This blog was written by Carolyn McManus, PT, MS, MA, who will be presenting at the APTA's Virtual NEXT conference in North Carolina. Carolyn is instructing a new course with Mindfulness-Based Biopsychosocial Approach to Chronic Pain. This course will be offered November 15-16, 2014 in Seattle, WA.

Carolyn McManus

We all know a highly stressed patient will have a more complicated and prolonged healing process than a non-stressed patient. Recent research is finally illuminating possible mechanisms causing the amplification of pain by stress. For example, stress has been shown to enhance muscle nociceptor activity in rats. (1) In this study, water avoidance stress produced mechanical hyperalgesia in skeletal muscle and a significant decrease in the mechanical threshold of muscle nocicpetors, a nearly two fold increase in the number of action potentials produced by a fixed intensity stimulus and an increase in conduction velocity from 1.25 m/s to 2.09 m/s!

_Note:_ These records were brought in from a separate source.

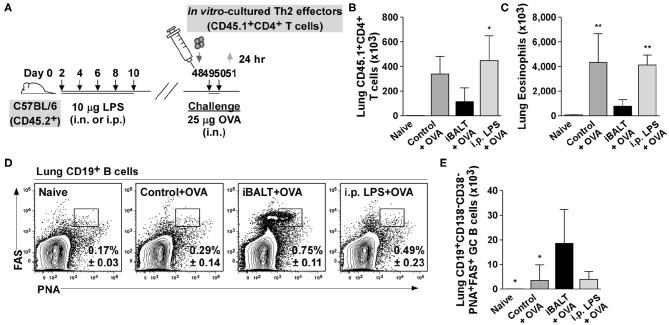
Pulmonary, but not systemic LPS administration leads to iBALT formation and reduced inflammatory responses in the lung. (A) Timing of iBALT induction, transfer of effector Th2 cells and antigen challenge. The numbers of donor T cells (B) and eosinophils (C) in the lungs was demined by flow cytometry 24 h after the last OVA challenge. The frequency (D) and number (E) of GC B cells in the lungs was determined 24 h after the last OVA challenge by flow cytometry. All data show mean ± SD of 4–5 mice per group; *P < 0.05, **P < 0.01. Experiments were performed 3 times (A–E).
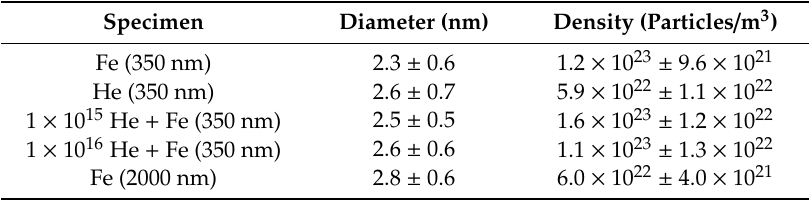
Figure 10. Dispersoid densities of Fe irradiated, He implanted and He + Fe irradiated samples as a function of depth. The He ion profiles and Fe damage curve are superimposed. The densities increased within the ion range for all cases, and the highest density was observed after the 1 × 10 15 He + Fe irradiation. Table 1. Summary of coherent oxide dispersoid size and density for each irradiation case. Table 2. Summary of coherent oxide dispersoid size and density for each irradiation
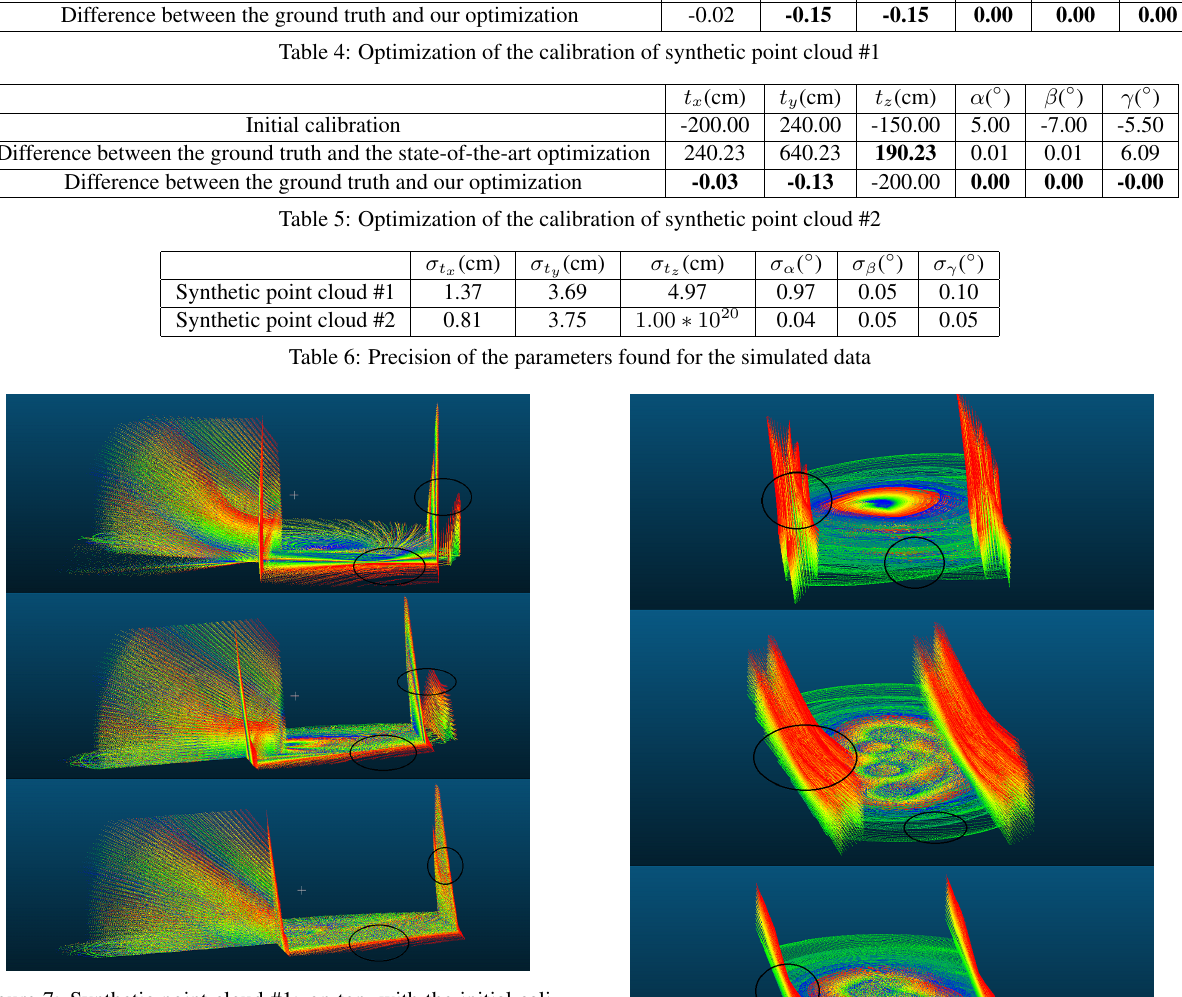
Figure 7: Synthetic point cloud #1: on top, with the initial cali- bration; middle, with a state of the art optimization; at the bottom, with our optimization. The three images have the same point of view.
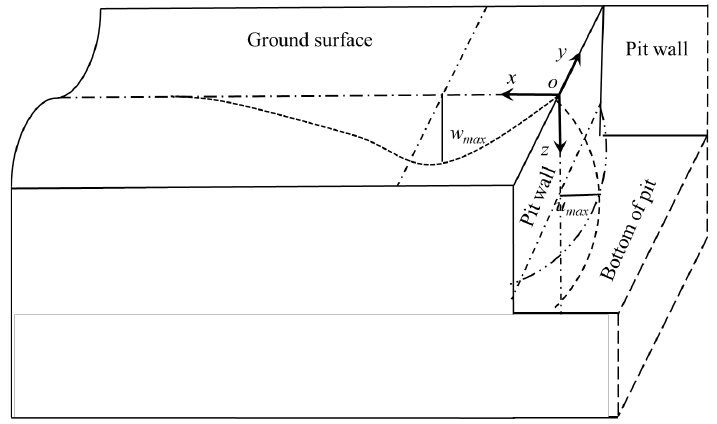
Figure 5. Schematic diagram of deformations of wall and soils induced by excavation.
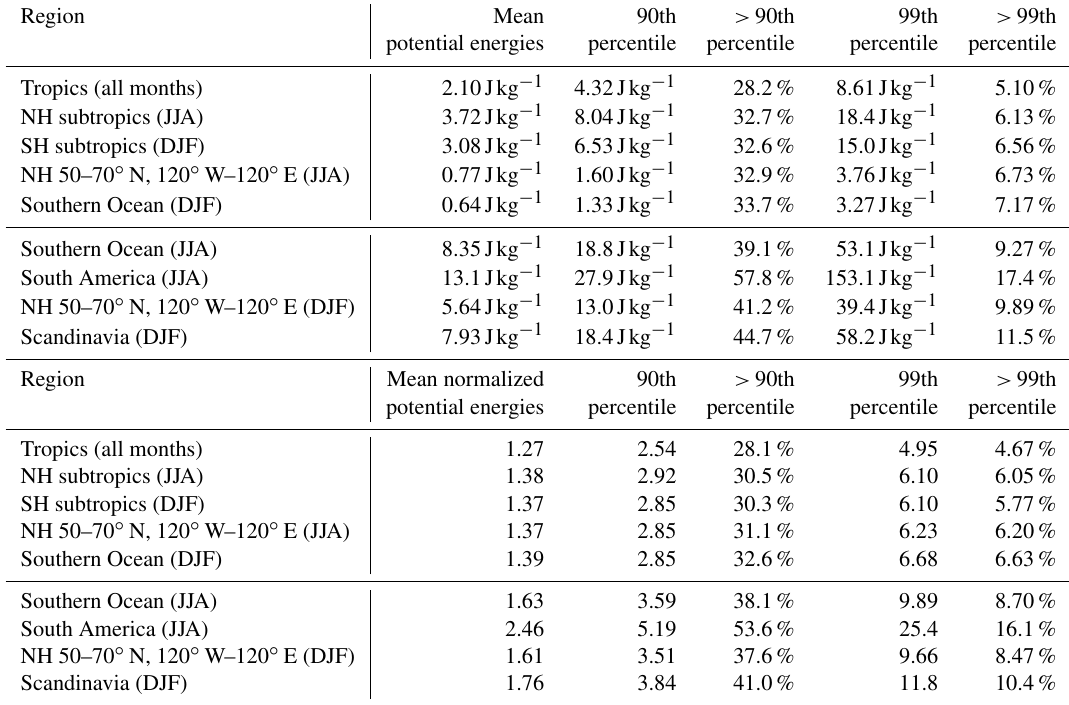
Table 4. Means, 90th percentiles, and 99th percentiles as well as fractions of gravity wave potential energies at values beyond the respective percentiles for the PDFs of potential energies (upper part of the table) and normalized potential energies (lower part of the table) shown in Figs. 9 and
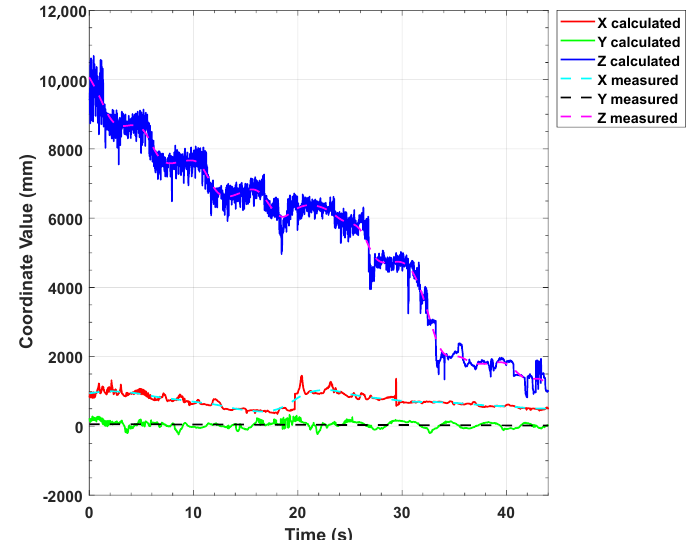
Figure 20. Dynamic positioning experiment results.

Researchers suggest these effects are due, at least in part, to catecholamines and glucocorticoids acting on adrenergic and glucocorticoid receptors on sensory neurons.

I always talk about this study with my patients who have persistent pain. It helps them understand that pain can escalate, not because of tissue damage, but because of the effects of stress hormones on their nerves. They understand that if they persist in escalating their stress reaction they will limit their healing potential. There is more research on this topic and strategies to help patients self-regulate their stress reaction that I look forward to discussing in my upcoming course in November.

1. Chen X , Green PG, Levine JD. Stress enhances muscle nociceptor activity in the rat. Neuroscience 2011;185:166-73.